Remember that the @n(Rx) is the deferred indexed addressing mode, and tells the processor that the operand is at the address given by adding n to the value of Rx. In this case, the address at the location of 2 plus SP. At the beginning of a subroutine, the top of the stack (ie, the address given by SP) contains the address where the program should return when RTS is executed. Since the stack grows "downward", 2(SP) is the word "underneath" the top of the stack, in this case, the value 2000 that was put there by the MOV instruction. @2(SP) means the source is the value at the address in 2(SP), in this case, the value is 2000. So, MOV @2(SP),R0 moves the value at 2000 into R0. Likewise, ASL @2(SP) tells the processor to shift the value at 2000 left.
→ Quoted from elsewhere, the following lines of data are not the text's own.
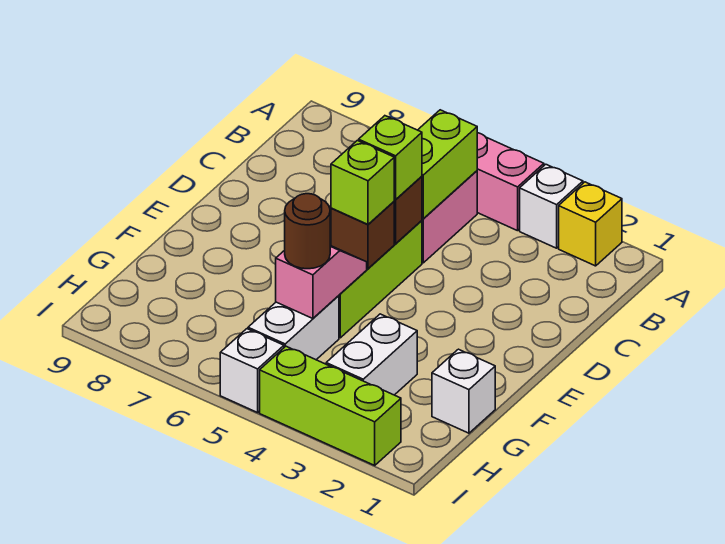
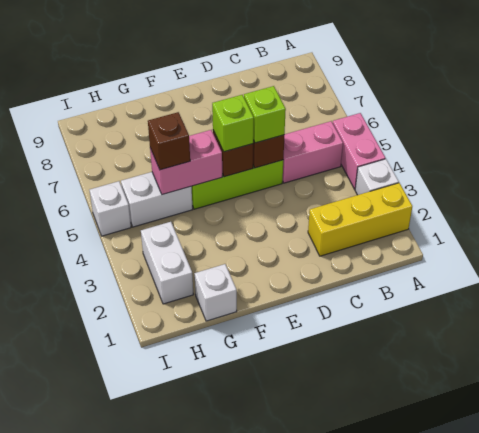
yellow brick A2 level 1 -> yellow brick A2:C2 level 1
lime brick B5:C5 level 2 -> none
pink slope F5:G5 level 2 top G -> pink brick F5:G5 level 2
white brick G3:H3 level 1 -> white brick H2:H3 level 1
brown round brick G5 level 3 -> brown brick G5 level 3
lime brick I2:I4 level 1 -> none

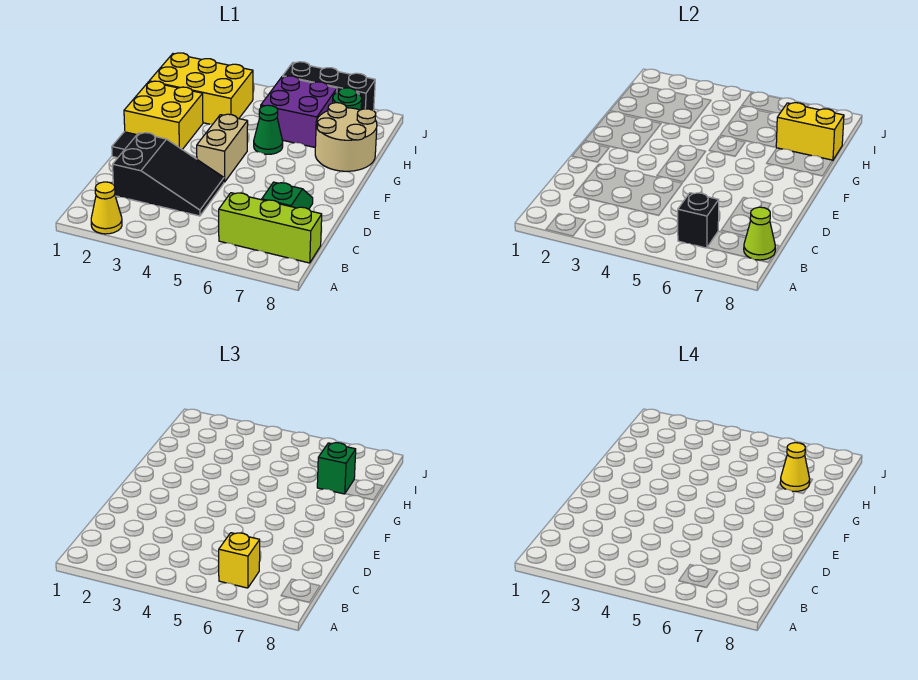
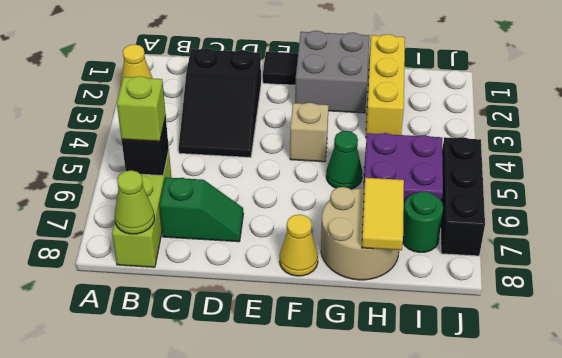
yellow brick B6 level 3 -> lime brick B6 level 3
tan brick E4:F4 level 1 -> tan brick F4 level 1
yellow brick F1:G2 level 1 -> grey brick F1:G2 level 1
yellow brick H1:I3 level 1 -> yellow brick H1:H3 level 1
yellow brick H7:H8 level 2 -> yellow tile H7:H8 level 2
green brick H7 level 3 -> none
yellow cone H7 level 4 -> yellow cone F8 level 1

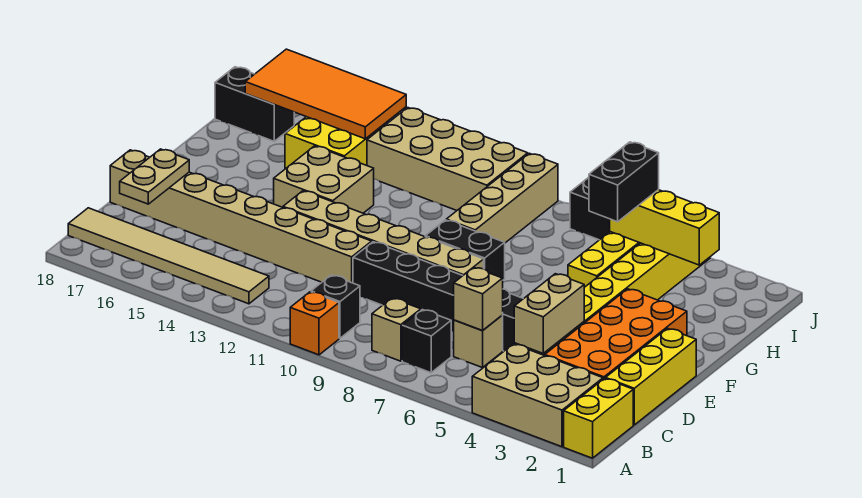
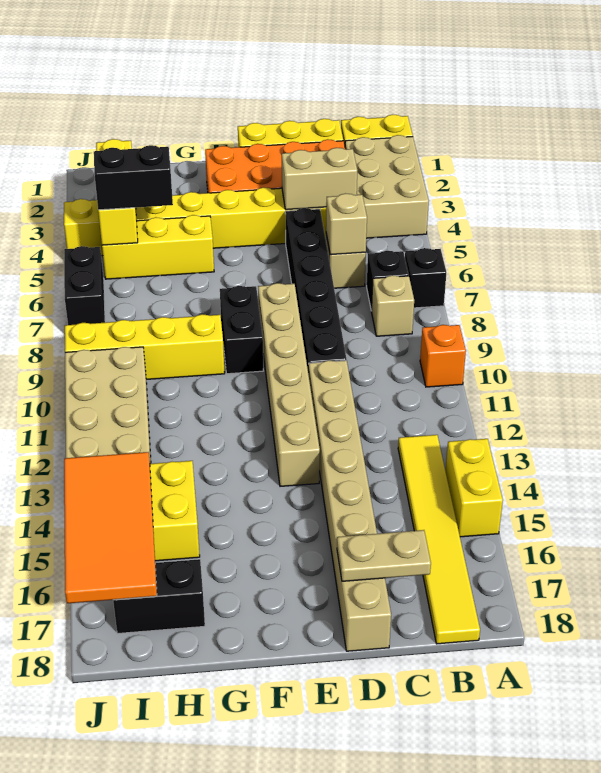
none -> yellow brick A14:A15 level 1
black brick B10 level 1 -> black brick A7 level 1
tan tile B13:B18 level 1 -> yellow tile B13:B18 level 1
tan brick F13:G14 level 1 -> none
tan brick G9:J9 level 1 -> yellow brick G9:J9 level 1
black brick I17:I18 level 1 -> black brick H17:I17 level 1

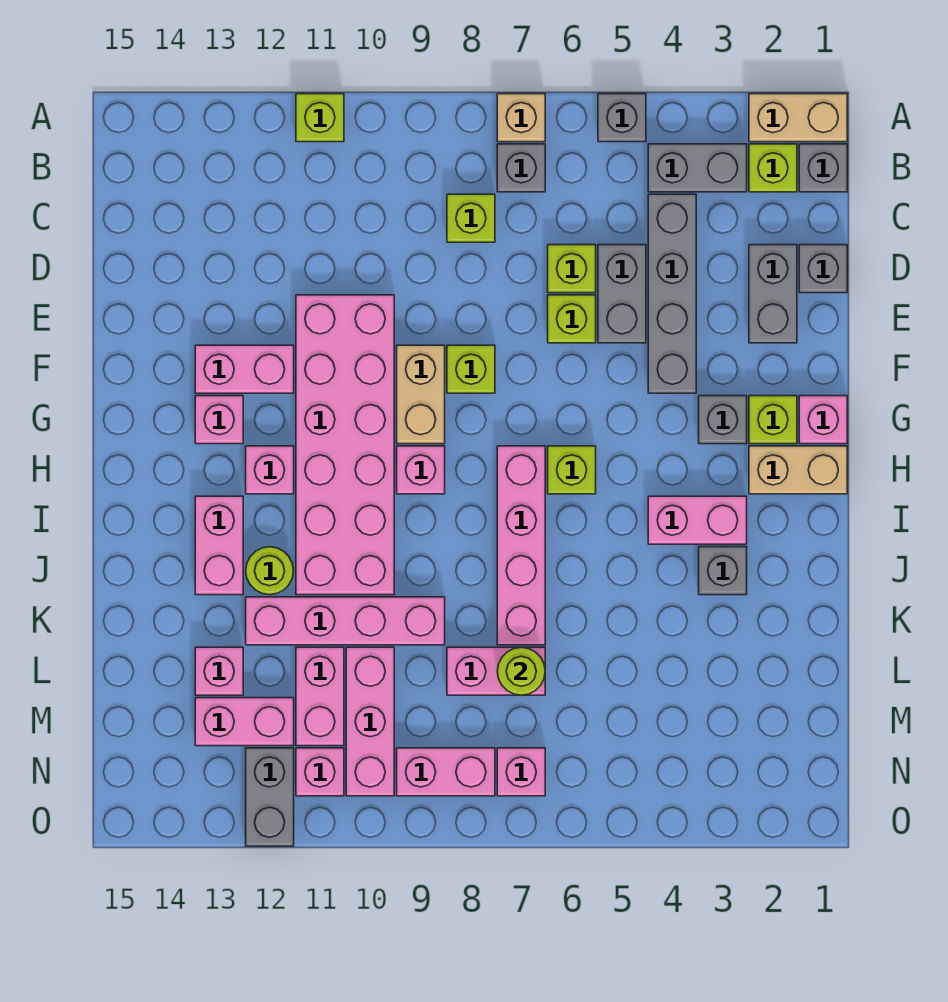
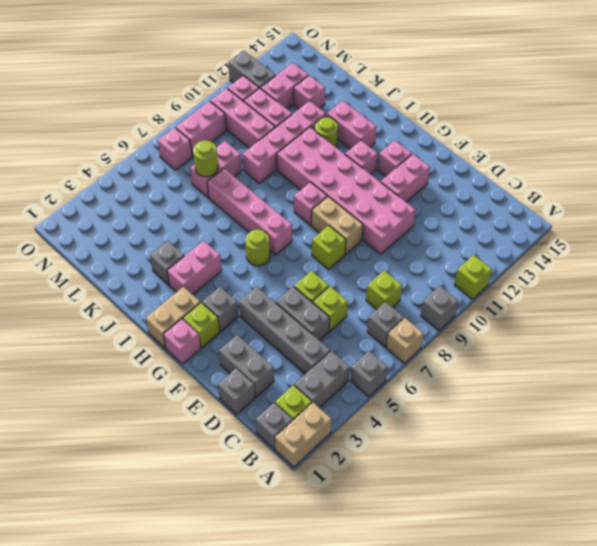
none -> grey brick A9 level 1
lime brick H6 level 1 -> lime round brick H6 level 1

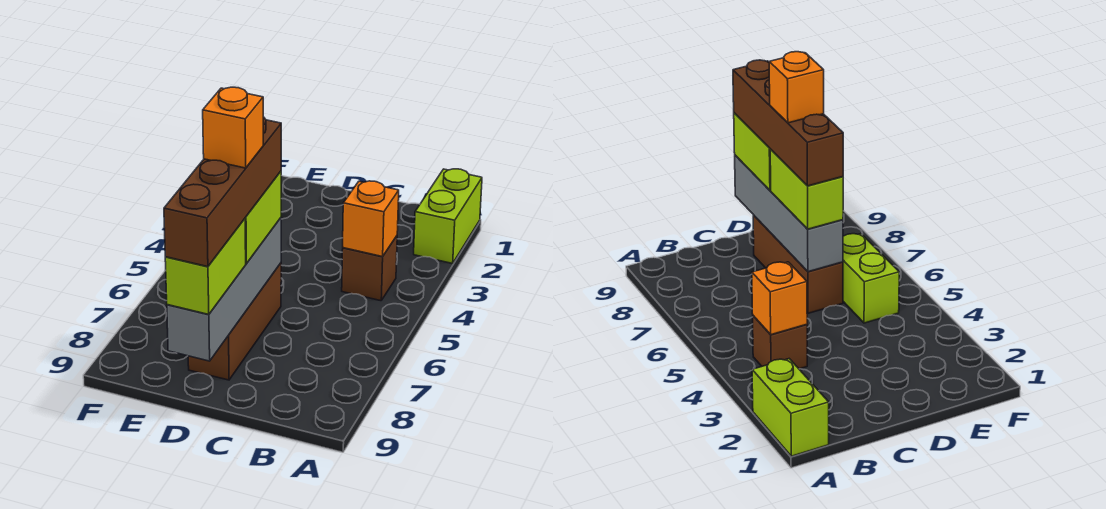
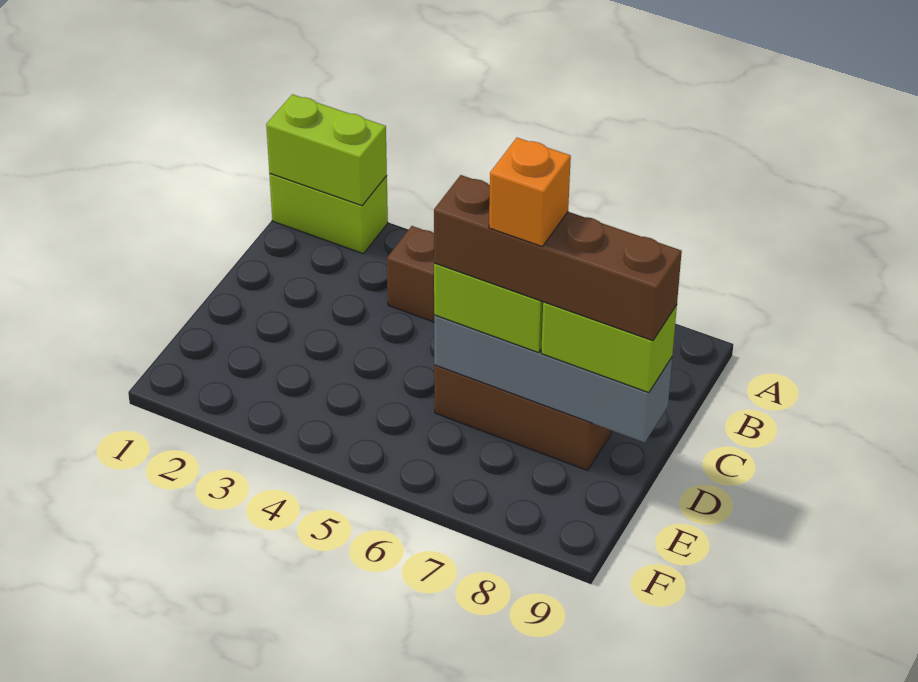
orange brick B4 level 2 -> none
lime brick E5:E6 level 1 -> lime brick A1:A2 level 2

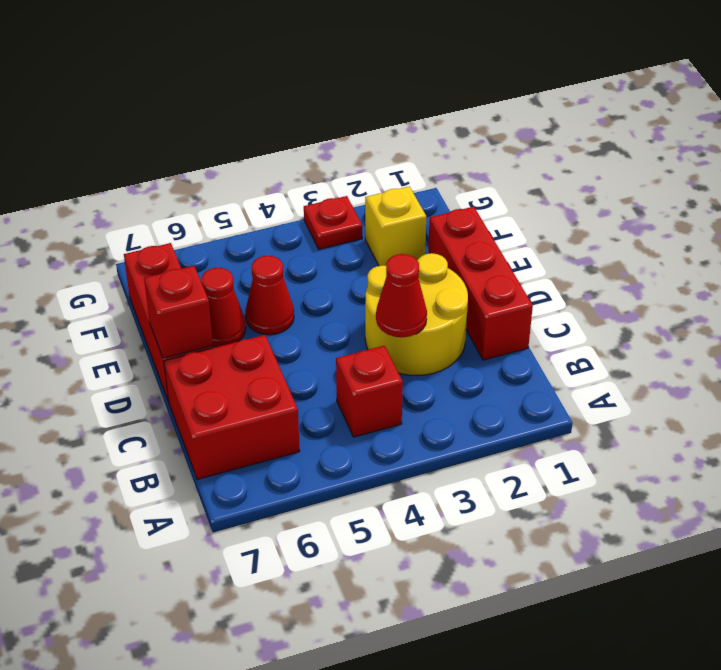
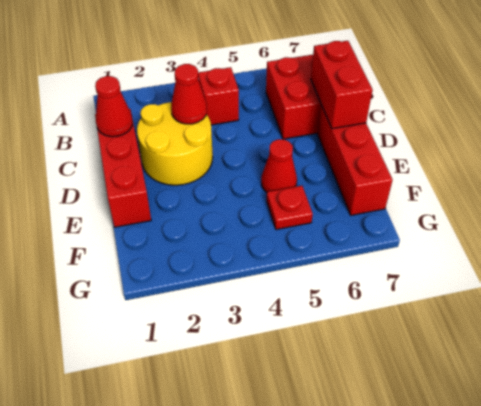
red brick D7 level 2 -> red brick C7:D7 level 2
red cone E6 level 1 -> red cone C1 level 2
yellow brick F2 level 1 -> none
red plate G3 level 1 -> red plate F5 level 1

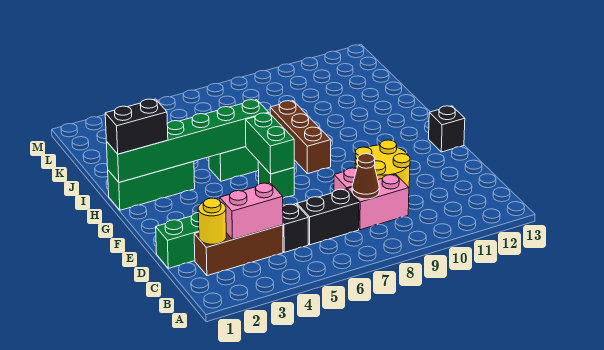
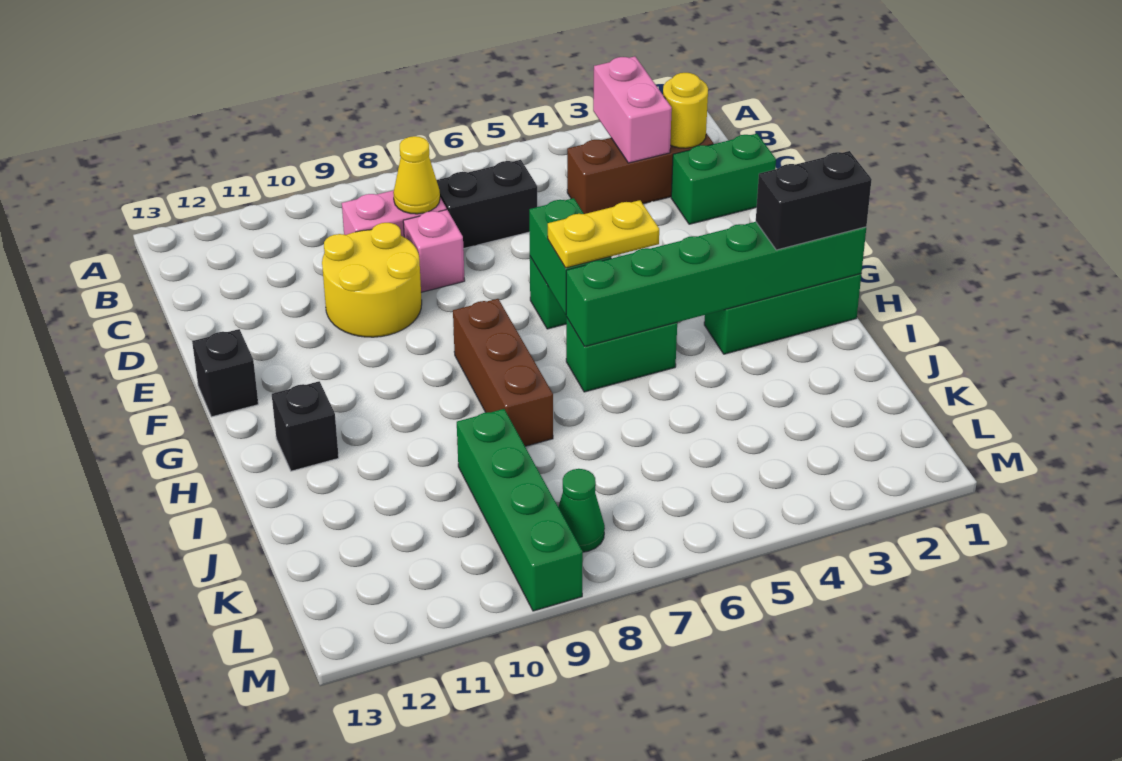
pink brick C3:C4 level 2 -> pink brick B3:C3 level 2
black brick C5 level 1 -> black brick H12 level 1
brown cone C8 level 2 -> yellow cone C8 level 2
none -> yellow plate G5:G6 level 3
none -> green brick J9:M9 level 1
none -> green cone L8 level 1

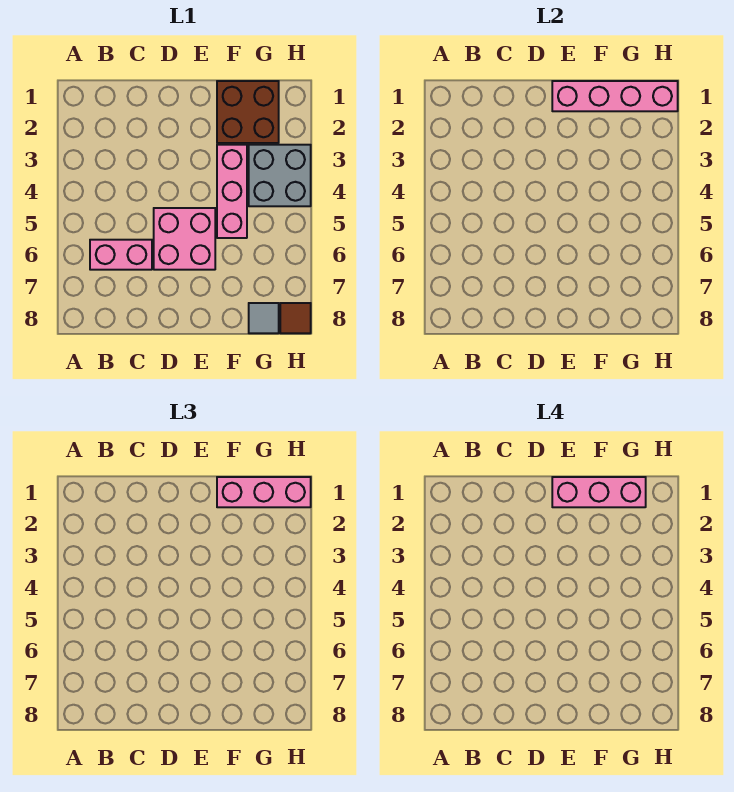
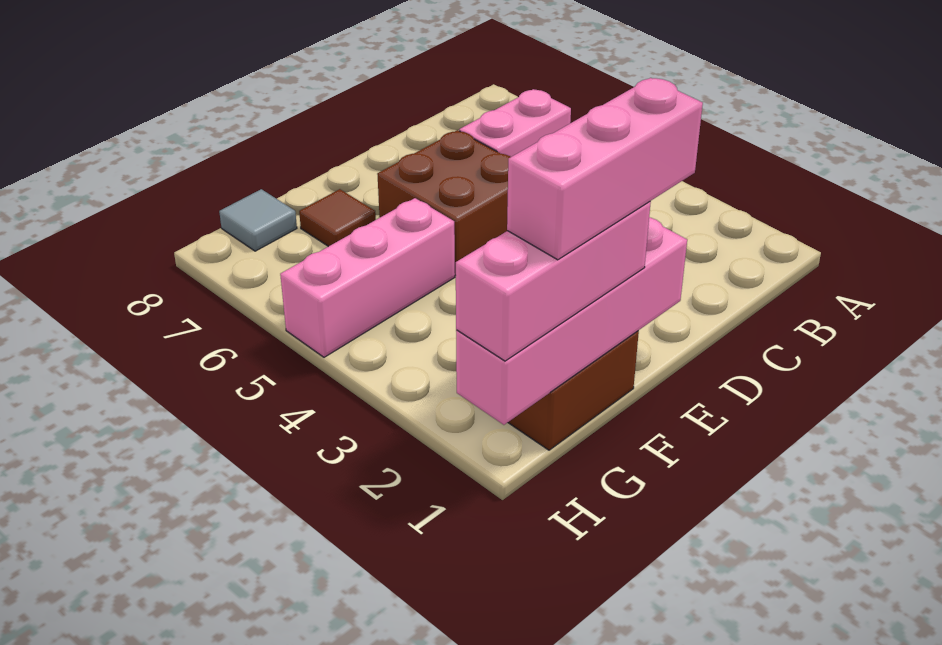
pink brick D5:E6 level 1 -> brown brick D5:E6 level 1
pink brick F3:F5 level 1 -> pink brick F5:H5 level 1
grey brick G3:H4 level 1 -> none
brown tile H8 level 1 -> brown tile F7 level 1

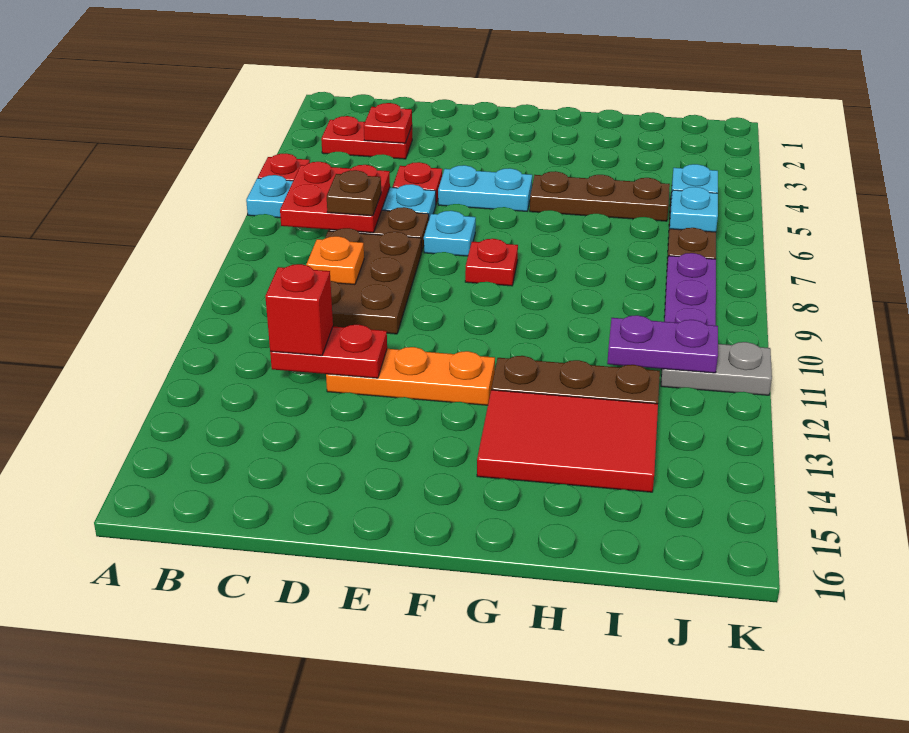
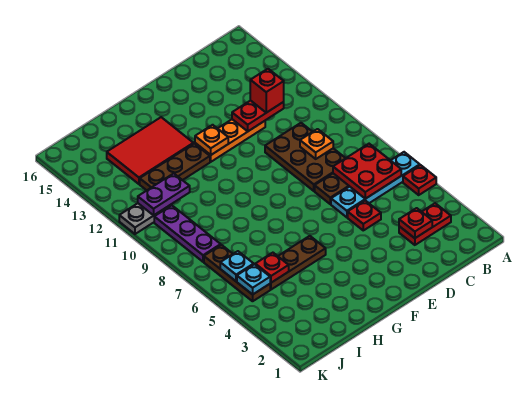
brown plate C7 level 3 -> none
cyan plate E5:F5 level 1 -> none
cyan plate E7 level 1 -> none
red plate F8 level 1 -> red plate I5 level 2
none -> orange plate F12 level 2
After returning, the caller should 'pop' the parameters from the stack. Adding 2 to the stack pointer effectively restores the top of the stack to the value it had before the call.

This may seem like an additional overhead for the caller to have to remember to clean up the stack- after all, a subroutine could be designed to manipulate the stack in a way that it cleans up after itself. But sometimes, the programmer may want to use the same parameters for a series of subroutine calls:

        MOV     #2000,-(SP)     ; PUSH 2000 AS FIRST PARAMETER
        JSR     PC,SUB1         ; CALL SUB1 WITH 2000 PARAMETER
        JSR     PC,SUB2         ; CALL SUB2 WITH 2000 PARAMETER
        JSR     PC,SUB3         ; CALL SUB3 WITH 2000 PARAMETER
        ADD     #2,PC           ; RESTORE THE STACK

If the subroutines were responsible for cleaning up the stack themselves, then the programmer would have to push 2000 to the stack before each call, because the subroutine would "helpfully" clean the parameter from the stack at the end of the call. Having the caller be responsible for this can speed up the program and provide the caller with more flexibility, at the expense of having the clean up the stack themselves.

A well-behaved subroutine should leave the other registers as they were before the call. A common idiom is to push registers modified in the subroutine to the stack at the beginning of the subroutine, and restore them from the stack at the end. For example

TIMES2: MOV     R3,-(SP)        ; STASH R3 IN STACK
        MOV     R4,-(SP)        ; STASH R4 IN STACK

        CLR     R3              ; MODIFY R3
        CLR     R4              ; MODIFY R4

        MOV     @6(SP),R0       ; SAVE ORIGINAL VALUE IN R0
        ASL     @6(SP)          ; SHIFT VALUE LEFT

        MOV     (SP)+,R4        ; RESTORE R4 FROM STACK
        MOV     (SP)+,R3        ; RESTORE R3 FROM STACK
        RTS     PC              ; TOP OF STACK IS RETURN ADDRESS
                                ; RESULT IS IN R0

Notice the value is no longer at 2(SP), but at 6(SP). This is because at the MOV @6(SP),R0 instruction, the top of the stack (SP) contains the original value of R4, 2(SP) contains the original value of R3, 4(SP) contains the return address put there by the JSR instruction, and 6(SP) contains the value put there by the MOV value,-(SP) call before the JSR. Thus, it is very important that just before the RTS instruction, the top of the stack contains the return address set by the JSR instruction. Popping R4 and R3 from the stack "undoes" the pushes of R3 and R4 at the beginning of the subroutine.

This calling convention is also used in later architectures- it is seen in in C code compiled for many 32-bit architectures. Today's 64-bit architectures have many registers, and use a calling convention that pass subroutine arguments in registers. C compilers allow a programmer to specify which calling convention to use- some default to this "C" convention (modified to suit the processor and OS architecture). An example of a variant "fast call" convention would put the first two parameters into R0 and R1, and the remainder of the parameters on the stack like "C". Since many subroutines need two or fewer parameters, this would save the time needed to push and pop parameters to and from the stack.

In the end, whichever convention is chosen, it is important that the convnentions used within a program are consistent and documented.